→ **DATA SUPPLIED**:
[Start of section]
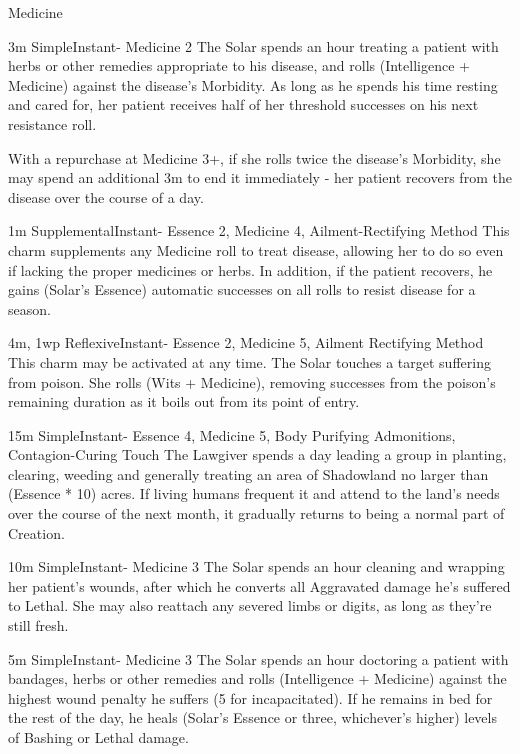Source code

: \begin{Ability}{Medicine}

  {3m}
  {Simple}{Instant}{-}
  {Medicine 2}
  The Solar spends an hour treating a patient with herbs or other remedies appropriate to his disease, and rolls (Intelligence + Medicine) against the disease's Morbidity. As long as he spends his time resting and cared for, her patient receives half of her threshold successes on his next resistance roll.

  With a repurchase at Medicine 3+, if she rolls twice the disease's Morbidity, she may spend an additional 3m to end it immediately - her patient recovers from the disease over the course of a day.

  {1m}
  {Supplemental}{Instant}{-}
  {Essence 2, Medicine 4, Ailment-Rectifying Method}
  This charm supplements any Medicine roll to treat disease, allowing her to do so even if lacking the proper medicines or herbs. In addition, if the patient recovers, he gains (Solar's Essence) automatic successes on all rolls to resist disease for a season.

  {4m, 1wp}
  {Reflexive}{Instant}{-}
  {Essence 2, Medicine 5, Ailment Rectifying Method}
  This charm may be activated at any time. The Solar touches a target suffering from poison. She rolls (Wits + Medicine), removing successes from the poison's remaining duration as it boils out from its point of entry.

  {15m}
  {Simple}{Instant}{-}
  {Essence 4, Medicine 5, Body Purifying Admonitions, Contagion-Curing Touch}
  The Lawgiver spends a day leading a group in planting, clearing, weeding and generally treating an area of Shadowland no larger than (Essence * 10) acres. If living humans frequent it and attend to the land's needs over the course of the next month, it gradually returns to being a normal part of Creation.

  {10m}
  {Simple}{Instant}{-}
  {Medicine 3}
  The Solar spends an hour cleaning and wrapping her patient's wounds, after which he converts all Aggravated damage he's suffered to Lethal. She may also reattach any severed limbs or digits, as long as they're still fresh.

  {5m}
  {Simple}{Instant}{-}
  {Medicine 3}
  The Solar spends an hour doctoring a patient with bandages, herbs or other remedies and rolls (Intelligence + Medicine) against the highest wound penalty he suffers (5 for incapacitated). If he remains in bed for the rest of the day, he heals (Solar's Essence or three, whichever's higher) levels of Bashing or Lethal damage.


\end{Ability}
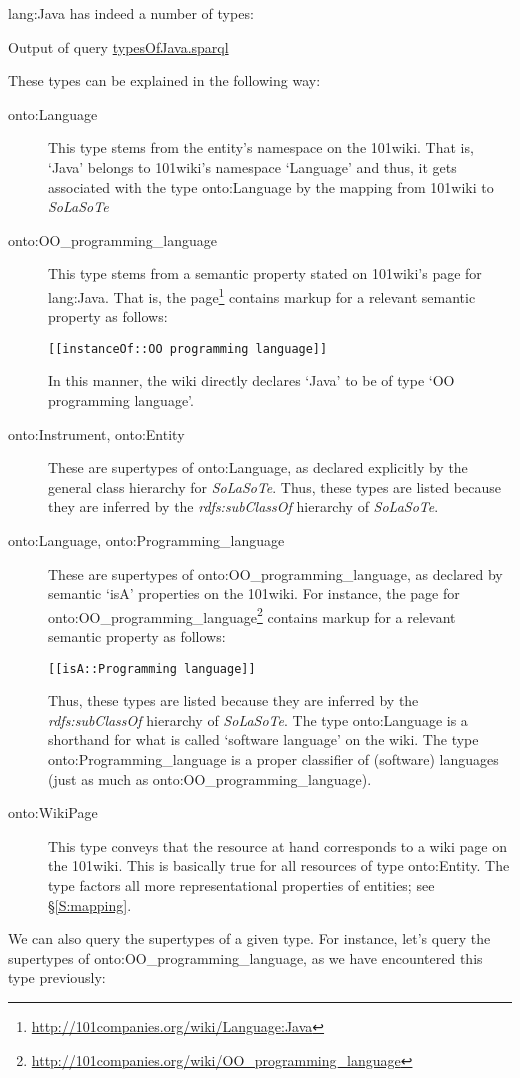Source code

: \documentclass{article}
\newcommand{\uri}[1]{\textsf{#1}}
\newcommand{\ooo}[1]{\textsf{101#1}}%
\newcommand{\solasote}{{\itshape\textsf{SoLaSoTe}}}
\newcommand{\completeOutput}[1]{%

\medskip

\noindent
\begin{boxedminipage}{\hsize}
\hfill{}Output of query \underline{#1.sparql}

\end{boxedminipage}
\medskip
}
\begin{document}
\noindent
\uri{lang:Java} has indeed a number of types:

\completeOutput{typesOfJava}

\noindent
These types can be explained in the following way:
%
\begin{description}
%
\item[\uri{onto:Language}] This type stems from the entity's namespace
  on the \ooo{wiki}. That is, `Java' belongs to \ooo{wiki}'s namespace
  `Language' and thus, it gets associated with the type \uri{onto:Language}
  by the mapping from \ooo{wiki} to \solasote
%
\item[\uri{onto:OO\_programming\_language}] This type stems from a
  semantic property stated on \ooo{wiki}'s page for \uri{lang:Java}. That
  is, the
  page\footnote{\url{http://101companies.org/wiki/Language:Java}}
  contains markup for a relevant semantic property as follows:
\begin{center}
\begin{BVerbatim}
[[instanceOf::OO programming language]]
\end{BVerbatim}
\end{center}
\noindent
In this manner, the wiki directly declares `Java' to be of type `OO
programming language'.
%
\item[\uri{onto:Instrument}, \uri{onto:Entity}] These are supertypes
  of \uri{onto:Language}, as declared explicitly by the general class
  hierarchy for \solasote. Thus, these types are listed because they
  are inferred by the \emph{rdfs:subClassOf} hierarchy of \solasote.
%
\item[\uri{onto:Language}, \uri{onto:Programming\_language}]
  These are supertypes of \uri{onto:OO\_programming\_language}, as
  declared by semantic `isA' properties on the \ooo{wiki}. For
  instance, the
  page for \uri{onto:OO\_programming\_language}\footnote{\url{http://101companies.org/wiki/OO_programming_language}}
  contains markup for a relevant semantic property as follows:
\begin{center}
\begin{BVerbatim}
[[isA::Programming language]]
\end{BVerbatim}
\end{center}
\noindent
Thus, these types are listed because they are inferred by the
\emph{rdfs:subClassOf} hierarchy of \solasote. The type
\uri{onto:Language} is a shorthand for what is called `software
language' on the wiki. The type \uri{onto:Programming\_language} is a
proper classifier of (software) languages (just as much as
\uri{onto:OO\_programming\_language}).
%
\item[\uri{onto:WikiPage}] This type conveys that the resource at hand
  corresponds to a wiki page on the \ooo{wiki}. This is basically
  true for all resources of type \uri{onto:Entity}. The type factors
  all more representational properties of entities; see
  \S\ref{S:mapping}.
%
\end{description}
%
We can also query the supertypes of a given type. For instance, let's
query the supertypes of \uri{onto:OO\_programming\_language}, as we
have encountered this type previously:
\end{document}
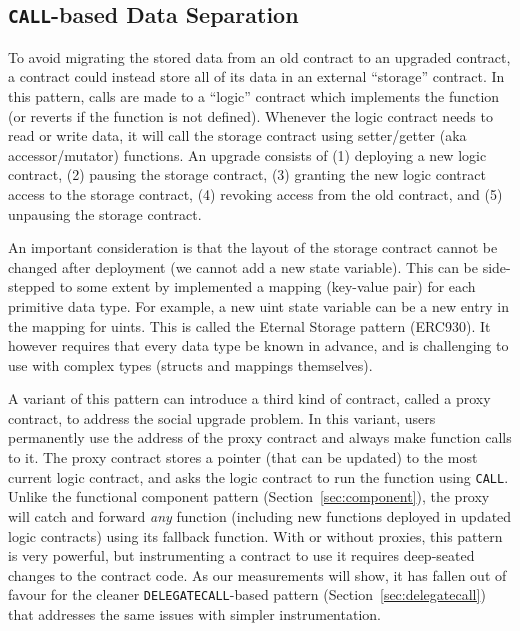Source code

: 
\subsection{\texttt{CALL}-based Data Separation}
\label{sec:callbased}

To avoid migrating the stored data from an old contract to an upgraded contract, a contract could instead store all of its data in an external ``storage'' contract. In this pattern, calls are made to a ``logic'' contract which implements the function (or reverts if the function is not defined). Whenever the logic contract needs to read or write data, it will call the storage contract using setter/getter (aka accessor/mutator) functions. An upgrade consists of (1) deploying a new logic contract, (2) pausing the storage contract, (3) granting the new logic contract access to the storage contract, (4) revoking access from the old contract, and (5) unpausing the storage contract. 

An important consideration is that the layout of the storage contract cannot be changed after deployment (\eg we cannot add a new state variable). This can be side-stepped to some extent by implemented a mapping (key-value pair) for each primitive data type. For example, a new uint state variable can be a new entry in the mapping for uints. This is called the Eternal Storage pattern (ERC930). It however requires that every data type be known in advance, and is challenging to use with complex types (\eg structs and mappings themselves).

A variant of this pattern can introduce a third kind of contract, called a proxy contract, to address the social upgrade problem. In this variant, users permanently use the address of the proxy contract and always make function calls to it. The proxy contract stores a pointer (that can be updated) to the most current logic contract, and asks the logic contract to run the function using \texttt{CALL}. Unlike the functional component pattern (Section~\ref{sec:component}), the proxy will catch and forward \textit{any} function (including new functions deployed in updated logic contracts) using its fallback function.  With or without proxies, this pattern is very powerful, but instrumenting a contract to use it requires deep-seated changes to the contract code. As our measurements will show, it has fallen out of favour for the cleaner \texttt{DELEGATECALL}-based pattern (Section~\ref{sec:delegatecall}) that addresses the same issues with simpler instrumentation. 

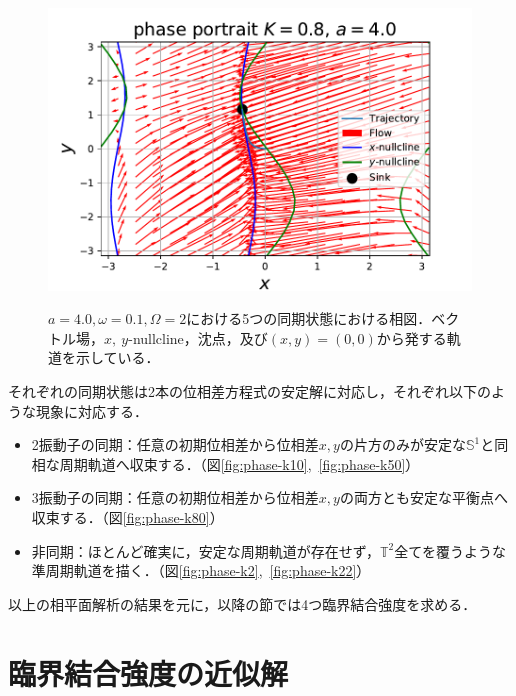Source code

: \documentclass[../main]{subfiles}
\begin{document}
\begin{figure}[t]
    \begin{minipage}[b]{0.47\linewidth}
      \centering
      \includegraphics[keepaspectratio, scale=0.42]{images/phase_a4K80.pdf}
      \label{fig:phase-k80}
    \end{minipage}
    \caption{$a=4.0,\omega=0.1,\Omega=2$における5つの同期状態における相図．ベクトル場，$x,\ y$-nullcline，沈点，及び$(x,y)=(0,0)$から発する軌道を示している．}\label{fig:phase}
\end{figure}

それぞれの同期状態は2本の位相差方程式の安定解に対応し，それぞれ以下のような現象に対応する．
\begin{itemize}
    \item 
    2振動子の同期：任意の初期位相差から位相差$x,y$の片方のみが安定な$\mathbb{S}^1$と同相な周期軌道へ収束する．（図\ref{fig:phase-k10},\ \ref{fig:phase-k50}）
    \item
    3振動子の同期：任意の初期位相差から位相差$x,y$の両方とも安定な平衡点へ収束する．（図\ref{fig:phase-k80}）
    \item
    非同期：ほとんど確実に，安定な周期軌道が存在せず，$\mathbb{T}^2$全てを覆うような準周期軌道を描く．（図\ref{fig:phase-k2},\ \ref{fig:phase-k22}）
\end{itemize}
以上の相平面解析の結果を元に，以降の節では4つ臨界結合強度を求める．
\section{臨界結合強度の近似解}
\label{sec:3body-critical}
\end{document}
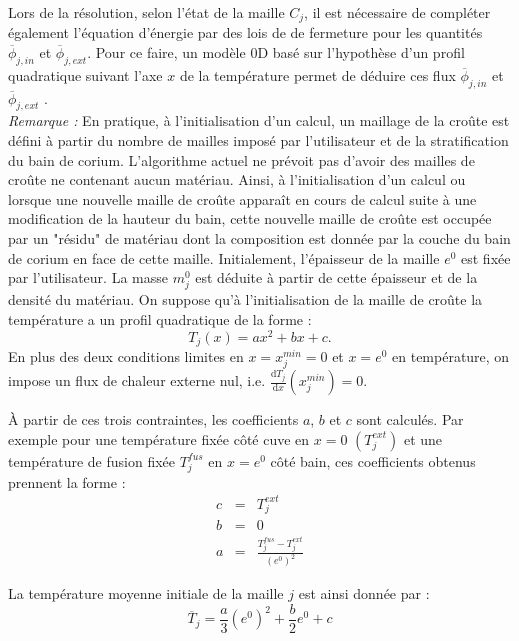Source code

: Lors de la résolution, selon l'état de la maille $C_j$, il est nécessaire de compléter également l'équation d'énergie par des lois de de fermeture pour les quantités $\overline{\phi}_{j,in}$ et $\overline{\phi}_{j,ext}$. Pour ce faire, un modèle 0D basé sur l'hypothèse d'un profil quadratique suivant l'axe $x$ de la température permet de déduire ces flux $\overline{\phi}_{j,in}$ et $\overline{\phi}_{j,ext}$ \cite{LeTellier2016}.\\

{\it Remarque :}
En pratique, à l'initialisation d'un calcul, un maillage de la croûte est défini à partir du nombre de mailles imposé par l'utilisateur et de la stratification du bain de corium. L'algorithme actuel ne prévoit pas d'avoir des mailles de croûte ne contenant aucun matériau. Ainsi, à l'initialisation d'un calcul ou lorsque une nouvelle maille de croûte apparaît en cours de calcul suite à une modification de la hauteur du bain, cette nouvelle maille de croûte est occupée par un "résidu" de matériau dont la composition est donnée par la couche du bain de corium en face de cette maille. Initialement, l'épaisseur de la maille $e^0$ est fixée par l'utilisateur. La masse $m_j^0$ est déduite à partir de cette épaisseur et de la densité du matériau. On suppose qu'à l'initialisation de la maille de croûte la température a un profil quadratique de la forme : 
$$T_j(x)=ax^2+bx+c.$$
En plus des deux conditions limites en $x=x_j^{min}=0$ et $x=e^0$ en température, on impose un flux de chaleur externe nul, i.e. $\frac{\mathrm{d}T_j}{\mathrm{d}x}(x_j^{min}) = 0$.

À partir de ces trois contraintes, les coefficients $a$, $b$ et $c$ sont calculés. Par exemple pour une température fixée côté cuve en $x=0$ $(T_j^{ext})$ et une température de fusion fixée $T_j^{fus}$ en $x=e^0$ côté bain, ces coefficients obtenus prennent la forme :
\begin{eqnarray*}
c &=& T^{ext}_j \\
b &=& 0 \\
a &=& \frac{T_j^{fus}-T^{ext}_j}{({e^0})^2}
\end{eqnarray*}

La température moyenne initiale de la maille $j$ est ainsi donnée par :
$$\overline{T}_{j}=\frac{a}{3} ({e^0})^2 + \frac{b}{2} e^0 + c$$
[End of section]
→ **TASK TO COMPLETE**: Set down exactly the lines above, from the line containing "of \solasote. The type" through the line containing "To avoid migrating". Skip the pictures.

→ **SOLUTION**:
\emph{rdfs:subClassOf} hierarchy of \solasote. The type
\uri{onto:Language} is a shorthand for what is called `software
language' on the wiki. The type \uri{onto:Programming\_language} is a
proper classifier of (software) languages (just as much as
\uri{onto:OO\_programming\_language}).
%
\item[\uri{onto:WikiPage}] This type conveys that the resource at hand
  corresponds to a wiki page on the \ooo{wiki}. This is basically
  true for all resources of type \uri{onto:Entity}. The type factors
  all more representational properties of entities; see
  \S\ref{S:mapping}.
%
\end{description}
%
We can also query the supertypes of a given type. For instance, let's
query the supertypes of \uri{onto:OO\_programming\_language}, as we
have encountered this type previously:
\end{document}
Source code

: 
\subsection{\texttt{CALL}-based Data Separation}
\label{sec:callbased}

To avoid migrating the stored data from an old contract to an upgraded contract, a contract could instead store all of its data in an external ``storage'' contract. In this pattern, calls are made to a ``logic'' contract which implements the function (or reverts if the function is not defined). Whenever the logic contract needs to read or write data, it will call the storage contract using setter/getter (aka accessor/mutator) functions. An upgrade consists of (1) deploying a new logic contract, (2) pausing the storage contract, (3) granting the new logic contract access to the storage contract, (4) revoking access from the old contract, and (5) unpausing the storage contract. 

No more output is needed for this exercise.